Like the warbler, this large songbird thrives in areas that have experienced big disturbances, such as wildfire. In much of their range, Brown Thrashers prefer shrubby habitats, forest edges, and other types of second-growth or regenerating vegetation. Throughout the Northeast these kinds of habitats have been lost by conversion to other uses or regrowth of forests. The Northeast does not experience as many natural wildfires as it used to, so managed controlled burns by The Nature Conservancy and our partners can help enhance habitat for the Brown Thrasher.
The Black-backed Woodpecker has a wide distribution across northern North America and in the northern Rocky Mountains and Sierra Nevada/Cascades. These tough-headed birds love recently burned forests so they can find their preferred food: wood boring beetle larvae. In fact, with their black back, they are perfectly camouflaged when foraging on the bark of burned trees.
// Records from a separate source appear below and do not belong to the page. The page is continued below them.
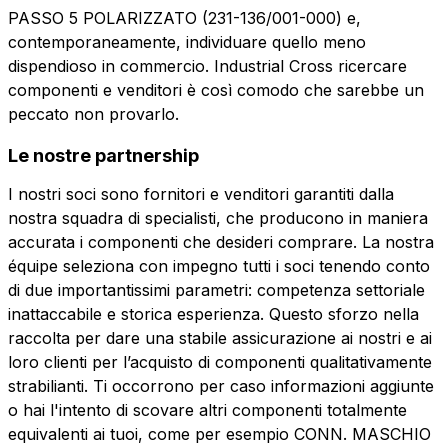
PASSO 5 POLARIZZATO (231-136/001-000) e,
contemporaneamente, individuare quello meno
Invia la richiesta
dispendioso in commercio. Industrial Cross ricercare
componenti e venditori è così comodo che sarebbe un
peccato non provarlo.
Le nostre partnership
I nostri soci sono fornitori e venditori garantiti dalla
nostra squadra di specialisti, che producono in maniera
accurata i componenti che desideri comprare. La nostra
équipe seleziona con impegno tutti i soci tenendo conto
di due importantissimi parametri: competenza settoriale
inattaccabile e storica esperienza. Questo sforzo nella
raccolta per dare una stabile assicurazione ai nostri e ai
loro clienti per l’acquisto di componenti qualitativamente
strabilianti. Ti occorrono per caso informazioni aggiunte
o hai l'intento di scovare altri componenti totalmente
equivalenti ai tuoi, come per esempio CONN. MASCHIO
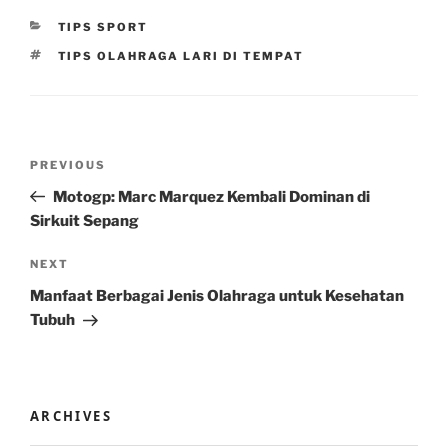
CATEGORIES
TIPS SPORT
TAGS
TIPS OLAHRAGA LARI DI TEMPAT
Post
Previous
PREVIOUS
navigation
Post
Motogp: Marc Marquez Kembali Dominan di
Sirkuit Sepang
Next
NEXT
Post
Manfaat Berbagai Jenis Olahraga untuk Kesehatan
Tubuh
ARCHIVES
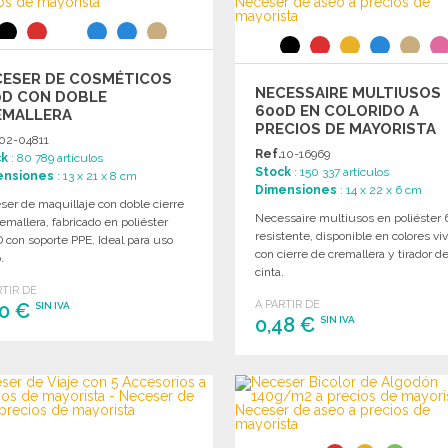
CESER DE COSMÉTICOS
NECESSAIRE MULTIUSOS
0D CON DOBLE
600D EN COLORIDO A
EMALLERA
PRECIOS DE MAYORISTA
02-04811
Ref.
10-16969
ck
: 80 789 artículos
Stock
: 150 337 artículos
ensiones
: 13 x 21 x 8 cm
Dimensiones
: 14 x 22 x 6 cm
er de maquillaje con doble cierre
Necessaire multiusos en poliéster
emallera, fabricado en poliéster
resistente, disponible en colores viv
con soporte PPE. Ideal para uso
con cierre de cremallera y tirador d
.
cinta.
RTIR DE
A PARTIR DE
60 €
SIN IVA
0,48 €
SIN IVA
PEDIR
PEDIR
Solicitar un presupuesto
Solicitar un presupuesto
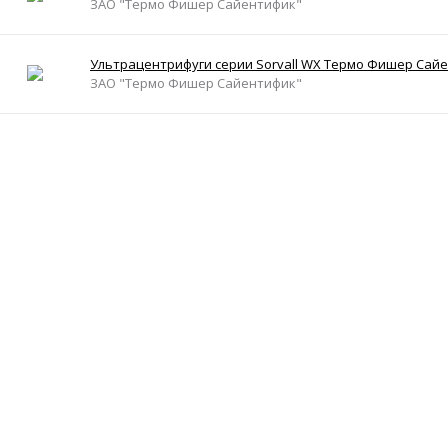
ЗАО "Термо Фишер Сайентифик"
Ультрацентрифуги серии Sorvall WX Термо Фишер Сай
ЗАО "Термо Фишер Сайентифик"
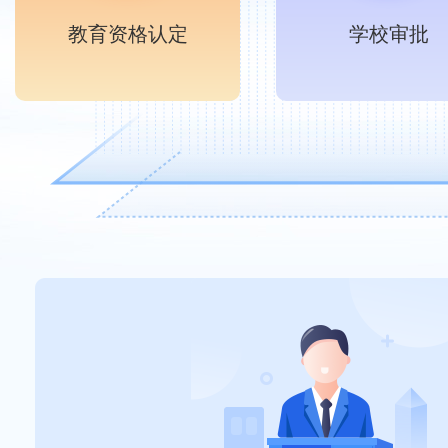
教育资格认定
学校审批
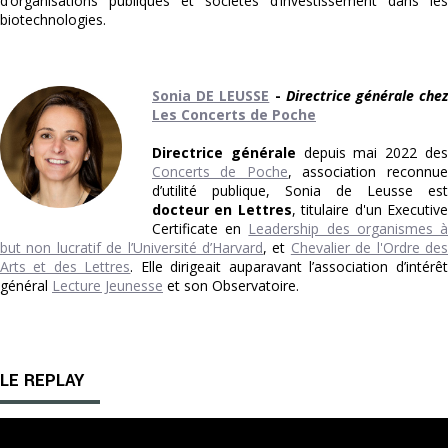
d’organisations publiques et sociétés d’investissement dans les
biotechnologies.
Sonia DE LEUSSE
-
Directrice générale che
Les Concerts de Poche
Directrice générale
depuis mai 2022 de
Concerts de Poche
, association reconnue
d’utilité publique, Sonia de Leusse est
docteur en Lettres
, titulaire d'un Executiv
Certificate en
Leadership des organismes 
but non lucratif de l’Université d’Harvard
, et
Chevalier de l'Ordre de
Arts et des Lettres
. Elle dirigeait auparavant l’association d’intérêt
général
Lecture Jeunesse
et son Observatoire.
LE REPLAY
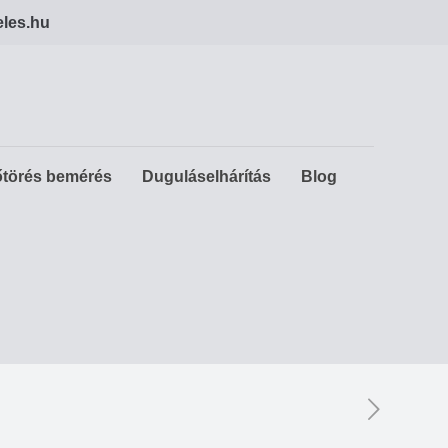
eles.hu
törés bemérés
Duguláselhárítás
Blog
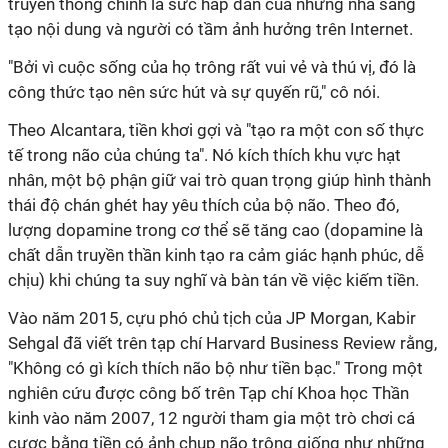
truyền thống chính là sức hấp dẫn của những nhà sáng
tạo nội dung và người có tầm ảnh hưởng trên Internet.
"Bởi vì cuộc sống của họ trông rất vui vẻ và thú vị, đó là
công thức tạo nên sức hút và sự quyến rũ," cô nói.
Theo Alcantara, tiền khơi gợi và "tạo ra một con số thực
tế trong não của chúng ta". Nó kích thích khu vực hạt
nhân, một bộ phận giữ vai trò quan trọng giúp hình thành
thái độ chán ghét hay yêu thích của bộ não. Theo đó,
lượng dopamine trong cơ thể sẽ tăng cao (dopamine là
chất dẫn truyền thần kinh tạo ra cảm giác hạnh phúc, dễ
chịu) khi chúng ta suy nghĩ và bàn tán về việc kiếm tiền.
Vào năm 2015, cựu phó chủ tịch của JP Morgan, Kabir
Sehgal đã viết trên tạp chí Harvard Business Review rằng,
"Không có gì kích thích não bộ như tiền bạc." Trong một
nghiên cứu được công bố trên Tạp chí Khoa học Thần
kinh vào năm 2007, 12 người tham gia một trò chơi cá
cược bằng tiền có ảnh chụp não trông giống như những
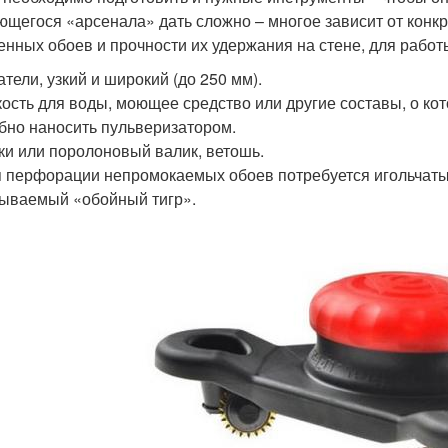
ющегося «арсенала» дать сложно – многое зависит от конкре
енных обоев и прочности их удержания на стене, для работы
тели, узкий и широкий (до 250 мм).
ость для воды, моющее средство или другие составы, о кот
бно наносить пульверизатором.
ки или поролоновый валик, ветошь.
 перфорации непромокаемых обоев потребуется игольчатый
ываемый «обойный тигр».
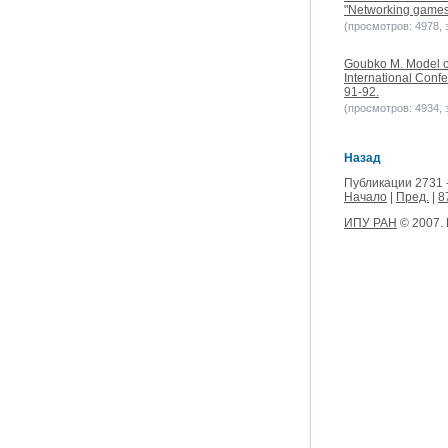
"Networking games
(просмотров: 4978, з
Goubko M. Model of
International Con
91-92.
(просмотров: 4934, з
Назад
Публикации 2731 
Начало
|
Пред.
|
8
ИПУ РАН
© 2007.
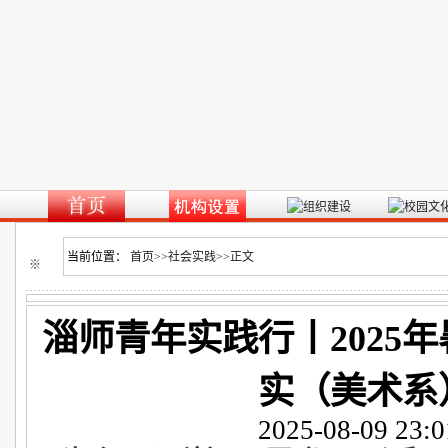
当前位置：
首页
>>
社会实践
>>
正文
※
淄师青年实践行丨2025
实（美术系
2025-08-09 23:0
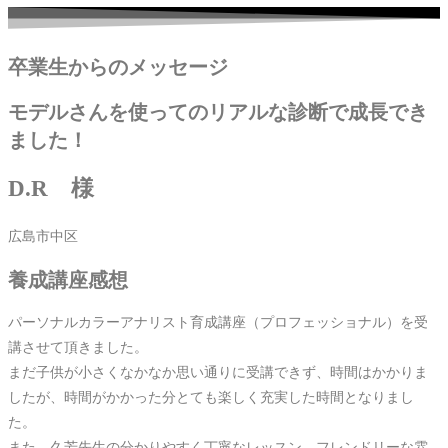
卒業生からのメッセージ
モデルさんを使ってのリアルな診断で成長でき
ました！
D.R 様
広島市中区
養成講座感想
パーソナルカラーアナリスト育成講座（プロフェッショナル）を受
講させて頂きました。
まだ子供が小さくなかなか思い通りに受講できず、時間はかかりま
したが、時間がかかった分とても楽しく充実した時間となりまし
た。
また、久芳先生の分かりやすく丁寧なレッスン、フレンドリーな雰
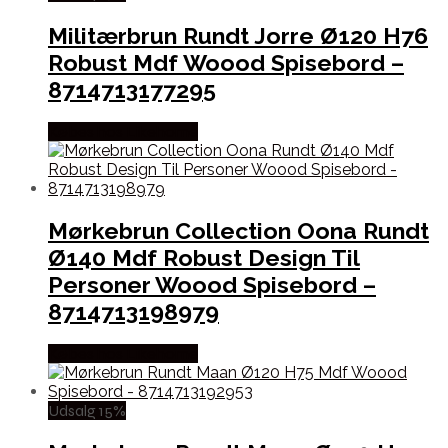
Militærbrun Rundt Jorre Ø120 H76
Robust Mdf Woood Spisebord –
8714713177295
Købes hos Likehome
Mørkebrun Collection Oona Rundt
Ø140 Mdf Robust Design Til
Personer Woood Spisebord –
8714713198979
Købes hos Likehome
Udsalg 15%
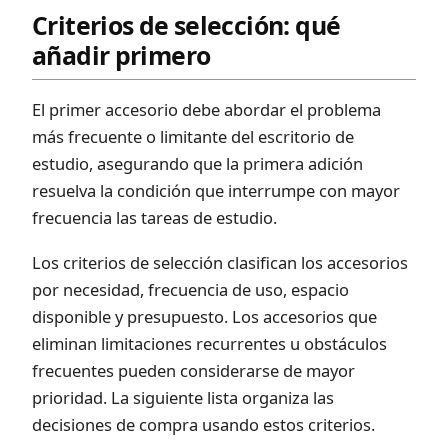
Criterios de selección: qué
añadir primero
El primer accesorio debe abordar el problema
más frecuente o limitante del escritorio de
estudio, asegurando que la primera adición
resuelva la condición que interrumpe con mayor
frecuencia las tareas de estudio.
Los criterios de selección clasifican los accesorios
por necesidad, frecuencia de uso, espacio
disponible y presupuesto. Los accesorios que
eliminan limitaciones recurrentes u obstáculos
frecuentes pueden considerarse de mayor
prioridad. La siguiente lista organiza las
decisiones de compra usando estos criterios.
Changes in the distribution and size of wildfires in the coniferous forests that they call home over the past century have led to potentially drastic consequences for this fire-dependent species.
This endangered bird is probably the most famous “firebird” in North America. Red- cockaded woodpeckers were once common in the longleaf pine forests of America’s Southeast. Historically this forest type burned at least once every few years, which created widely-spaced trees that allowed sunlight to nourish a wide variety of forest plants. Today longleaf pine is reduced to only 2% of its historic range and the frequency of fires is greatly reduced; as a result, red-cockaded woodpeckers have suffered. The Nature Conservancy is finding success restoring these birds on several preserves in the South by performing controlled burns, selective thinning, and replanting longleaf pine.
Chaparral is a type of habitat dominated by shrubs such as manzanita, huckleberry, and salal, found primarily along the West Coast close the Pacific Ocean. These areas are perfect for Wrentits, small birds able to dive and fly between the small spaces these shrubs provide. Here the Wrentits can nest and find their food, with protection from predators such as snakes and the Western Scrub-Jay. Prescribed burns can be beneficial to this species by promoting mosaics of habitats of different types and ages, which have been shown to increase shrub diversity and nest success.